Source information: Begin

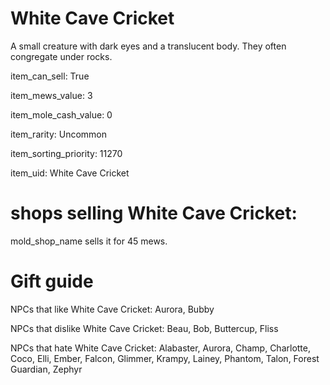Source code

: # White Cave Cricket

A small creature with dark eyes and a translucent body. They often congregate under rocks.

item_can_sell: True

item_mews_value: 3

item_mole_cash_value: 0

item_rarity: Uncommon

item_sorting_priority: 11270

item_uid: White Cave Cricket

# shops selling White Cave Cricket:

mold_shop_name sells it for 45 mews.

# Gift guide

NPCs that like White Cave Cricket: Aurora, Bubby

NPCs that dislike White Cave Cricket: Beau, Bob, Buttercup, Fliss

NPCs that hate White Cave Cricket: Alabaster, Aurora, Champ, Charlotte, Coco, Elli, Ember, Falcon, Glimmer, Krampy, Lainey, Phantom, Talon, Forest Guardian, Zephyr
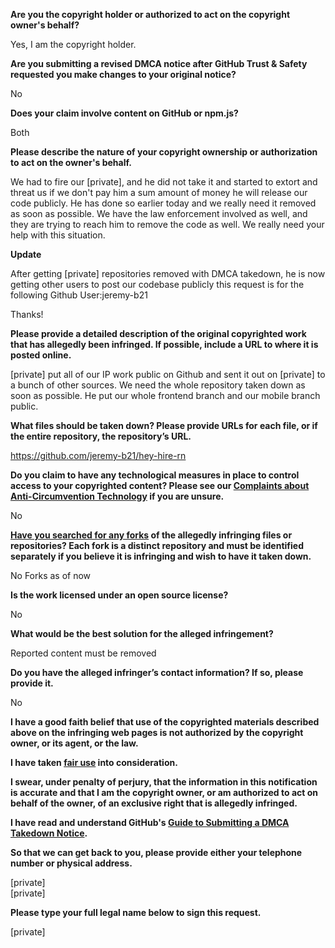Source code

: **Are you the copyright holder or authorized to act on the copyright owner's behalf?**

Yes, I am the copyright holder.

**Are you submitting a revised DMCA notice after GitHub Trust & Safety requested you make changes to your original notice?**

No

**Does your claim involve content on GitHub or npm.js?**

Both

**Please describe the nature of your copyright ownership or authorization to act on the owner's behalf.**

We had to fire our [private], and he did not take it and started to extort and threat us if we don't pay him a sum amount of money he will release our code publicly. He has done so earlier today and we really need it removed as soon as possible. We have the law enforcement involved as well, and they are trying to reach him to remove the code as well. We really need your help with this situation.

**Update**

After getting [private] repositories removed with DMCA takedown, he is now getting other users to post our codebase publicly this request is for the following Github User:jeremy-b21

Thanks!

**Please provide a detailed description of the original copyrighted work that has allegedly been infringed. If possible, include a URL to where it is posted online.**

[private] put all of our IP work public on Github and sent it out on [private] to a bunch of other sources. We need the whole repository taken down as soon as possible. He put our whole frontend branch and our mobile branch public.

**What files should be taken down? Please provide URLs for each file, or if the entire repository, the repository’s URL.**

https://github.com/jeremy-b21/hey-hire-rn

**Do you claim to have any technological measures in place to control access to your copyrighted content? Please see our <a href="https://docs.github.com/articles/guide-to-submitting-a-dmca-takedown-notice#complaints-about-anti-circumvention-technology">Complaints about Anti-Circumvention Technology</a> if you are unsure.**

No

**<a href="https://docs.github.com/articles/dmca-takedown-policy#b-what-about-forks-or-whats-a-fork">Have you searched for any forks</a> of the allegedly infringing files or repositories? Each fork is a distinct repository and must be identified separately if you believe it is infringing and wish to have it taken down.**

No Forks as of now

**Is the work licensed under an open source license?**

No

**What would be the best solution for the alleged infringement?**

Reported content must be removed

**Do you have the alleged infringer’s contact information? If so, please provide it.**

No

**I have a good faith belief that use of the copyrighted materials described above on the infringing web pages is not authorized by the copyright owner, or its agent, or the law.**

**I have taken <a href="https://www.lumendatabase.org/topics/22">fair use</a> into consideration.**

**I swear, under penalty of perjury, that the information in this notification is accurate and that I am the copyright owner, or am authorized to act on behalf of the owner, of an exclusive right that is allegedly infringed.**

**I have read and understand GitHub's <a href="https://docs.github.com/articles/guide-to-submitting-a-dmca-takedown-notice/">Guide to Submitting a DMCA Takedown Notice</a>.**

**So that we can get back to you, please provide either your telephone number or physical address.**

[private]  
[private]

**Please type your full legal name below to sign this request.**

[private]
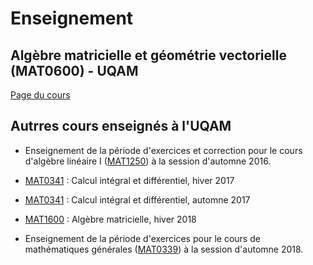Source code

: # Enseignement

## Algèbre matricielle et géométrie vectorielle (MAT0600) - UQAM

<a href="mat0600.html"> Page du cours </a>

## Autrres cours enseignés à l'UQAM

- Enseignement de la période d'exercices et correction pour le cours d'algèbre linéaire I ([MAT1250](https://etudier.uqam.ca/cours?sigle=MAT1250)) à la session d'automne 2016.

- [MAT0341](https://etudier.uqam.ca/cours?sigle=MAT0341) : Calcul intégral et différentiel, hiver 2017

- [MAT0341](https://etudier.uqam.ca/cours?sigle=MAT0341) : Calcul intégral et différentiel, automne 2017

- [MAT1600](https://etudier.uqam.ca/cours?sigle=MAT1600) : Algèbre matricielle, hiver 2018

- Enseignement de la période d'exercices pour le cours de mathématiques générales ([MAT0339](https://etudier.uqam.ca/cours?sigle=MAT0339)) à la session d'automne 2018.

Source information: End

**What the exercise asks**
Show every line of the material that includes the string "behalf".

**Result for this exercise**
: **Are you the copyright holder or authorized to act on the copyright owner's behalf?**
**Please describe the nature of your copyright ownership or authorization to act on the owner's behalf.**
**I swear, under penalty of perjury, that the information in this notification is accurate and that I am the copyright owner, or am authorized to act on behalf of the owner, of an exclusive right that is allegedly infringed.**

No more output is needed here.